(Records supplied)

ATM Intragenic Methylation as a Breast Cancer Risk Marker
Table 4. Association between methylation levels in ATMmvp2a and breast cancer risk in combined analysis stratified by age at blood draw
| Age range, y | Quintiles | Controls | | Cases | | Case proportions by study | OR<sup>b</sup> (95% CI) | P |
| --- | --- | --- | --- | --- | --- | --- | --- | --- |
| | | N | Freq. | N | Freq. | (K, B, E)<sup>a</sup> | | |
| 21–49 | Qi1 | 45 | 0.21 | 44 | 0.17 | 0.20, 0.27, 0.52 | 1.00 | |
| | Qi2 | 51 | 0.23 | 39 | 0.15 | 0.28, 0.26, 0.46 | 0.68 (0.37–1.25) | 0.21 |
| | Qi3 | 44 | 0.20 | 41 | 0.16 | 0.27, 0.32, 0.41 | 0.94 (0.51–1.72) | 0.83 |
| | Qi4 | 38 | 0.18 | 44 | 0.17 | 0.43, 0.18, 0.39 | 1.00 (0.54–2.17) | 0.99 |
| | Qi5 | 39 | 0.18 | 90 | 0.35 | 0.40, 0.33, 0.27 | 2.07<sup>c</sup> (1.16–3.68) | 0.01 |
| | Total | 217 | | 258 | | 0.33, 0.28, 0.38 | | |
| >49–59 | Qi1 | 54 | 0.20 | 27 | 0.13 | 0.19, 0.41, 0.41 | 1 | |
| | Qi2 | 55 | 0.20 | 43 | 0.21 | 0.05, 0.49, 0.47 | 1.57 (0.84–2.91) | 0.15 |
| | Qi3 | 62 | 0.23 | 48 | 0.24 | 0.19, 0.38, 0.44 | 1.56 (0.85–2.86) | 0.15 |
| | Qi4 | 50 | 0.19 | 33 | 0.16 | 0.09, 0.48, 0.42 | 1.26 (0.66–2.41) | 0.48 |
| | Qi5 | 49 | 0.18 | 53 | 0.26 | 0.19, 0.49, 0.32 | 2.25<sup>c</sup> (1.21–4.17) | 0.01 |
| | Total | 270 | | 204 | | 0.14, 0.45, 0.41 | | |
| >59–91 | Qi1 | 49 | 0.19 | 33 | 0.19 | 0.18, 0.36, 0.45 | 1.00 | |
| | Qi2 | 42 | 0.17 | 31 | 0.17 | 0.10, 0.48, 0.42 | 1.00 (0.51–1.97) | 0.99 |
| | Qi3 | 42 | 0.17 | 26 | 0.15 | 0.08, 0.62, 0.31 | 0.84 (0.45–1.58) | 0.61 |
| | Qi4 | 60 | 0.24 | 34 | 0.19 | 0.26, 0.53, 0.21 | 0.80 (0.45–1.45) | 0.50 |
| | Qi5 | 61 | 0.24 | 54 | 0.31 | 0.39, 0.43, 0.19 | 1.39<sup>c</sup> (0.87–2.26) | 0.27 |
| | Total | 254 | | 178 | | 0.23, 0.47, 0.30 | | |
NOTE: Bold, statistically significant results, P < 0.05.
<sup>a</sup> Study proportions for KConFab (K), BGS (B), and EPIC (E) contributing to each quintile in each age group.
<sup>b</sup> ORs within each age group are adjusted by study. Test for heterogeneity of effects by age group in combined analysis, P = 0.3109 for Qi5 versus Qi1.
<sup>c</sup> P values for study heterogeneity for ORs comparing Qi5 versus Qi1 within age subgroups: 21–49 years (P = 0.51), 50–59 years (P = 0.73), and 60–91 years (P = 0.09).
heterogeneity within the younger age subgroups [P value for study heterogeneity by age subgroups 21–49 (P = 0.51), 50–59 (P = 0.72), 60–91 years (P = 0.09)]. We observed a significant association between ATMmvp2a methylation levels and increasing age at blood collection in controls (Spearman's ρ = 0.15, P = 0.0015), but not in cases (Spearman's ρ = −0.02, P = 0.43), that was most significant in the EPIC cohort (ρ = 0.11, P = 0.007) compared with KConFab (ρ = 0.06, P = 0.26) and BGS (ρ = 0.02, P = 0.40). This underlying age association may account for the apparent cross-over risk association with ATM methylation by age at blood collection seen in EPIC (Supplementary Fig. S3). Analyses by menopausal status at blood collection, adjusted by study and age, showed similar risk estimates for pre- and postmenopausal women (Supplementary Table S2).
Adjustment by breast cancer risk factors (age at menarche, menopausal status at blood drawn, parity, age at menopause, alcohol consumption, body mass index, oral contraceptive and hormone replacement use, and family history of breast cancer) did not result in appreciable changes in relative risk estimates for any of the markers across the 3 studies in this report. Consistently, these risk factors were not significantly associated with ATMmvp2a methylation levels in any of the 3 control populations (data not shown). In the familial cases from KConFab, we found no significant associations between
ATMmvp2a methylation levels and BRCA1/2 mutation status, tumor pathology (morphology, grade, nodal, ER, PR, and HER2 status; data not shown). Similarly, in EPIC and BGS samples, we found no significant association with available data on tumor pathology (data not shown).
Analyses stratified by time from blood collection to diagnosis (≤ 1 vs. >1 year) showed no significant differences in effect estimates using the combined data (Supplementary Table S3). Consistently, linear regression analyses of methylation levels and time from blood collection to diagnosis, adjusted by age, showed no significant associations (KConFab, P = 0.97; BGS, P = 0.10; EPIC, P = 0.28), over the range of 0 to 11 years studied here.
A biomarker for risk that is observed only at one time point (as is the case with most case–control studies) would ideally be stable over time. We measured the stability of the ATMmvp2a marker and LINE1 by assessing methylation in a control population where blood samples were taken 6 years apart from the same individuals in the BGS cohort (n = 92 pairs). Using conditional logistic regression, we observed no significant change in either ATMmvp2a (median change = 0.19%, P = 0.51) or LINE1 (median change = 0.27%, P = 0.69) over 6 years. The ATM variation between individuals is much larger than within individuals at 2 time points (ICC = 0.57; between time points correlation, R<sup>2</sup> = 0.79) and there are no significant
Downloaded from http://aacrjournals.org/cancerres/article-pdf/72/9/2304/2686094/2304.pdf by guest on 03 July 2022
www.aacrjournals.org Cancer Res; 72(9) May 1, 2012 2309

(End Records supplied)

• [Your objective] Take the listing above and repeat exactly the lines from the one containing "0.52 | 1.00 | |" through the one containing "(1.16–3.68) | 0.01 |", both included.

• [Result]
| 21–49 | Qi1 | 45 | 0.21 | 44 | 0.17 | 0.20, 0.27, 0.52 | 1.00 | |
| | Qi2 | 51 | 0.23 | 39 | 0.15 | 0.28, 0.26, 0.46 | 0.68 (0.37–1.25) | 0.21 |
| | Qi3 | 44 | 0.20 | 41 | 0.16 | 0.27, 0.32, 0.41 | 0.94 (0.51–1.72) | 0.83 |
| | Qi4 | 38 | 0.18 | 44 | 0.17 | 0.43, 0.18, 0.39 | 1.00 (0.54–2.17) | 0.99 |
| | Qi5 | 39 | 0.18 | 90 | 0.35 | 0.40, 0.33, 0.27 | 2.07<sup>c</sup> (1.16–3.68) | 0.01 |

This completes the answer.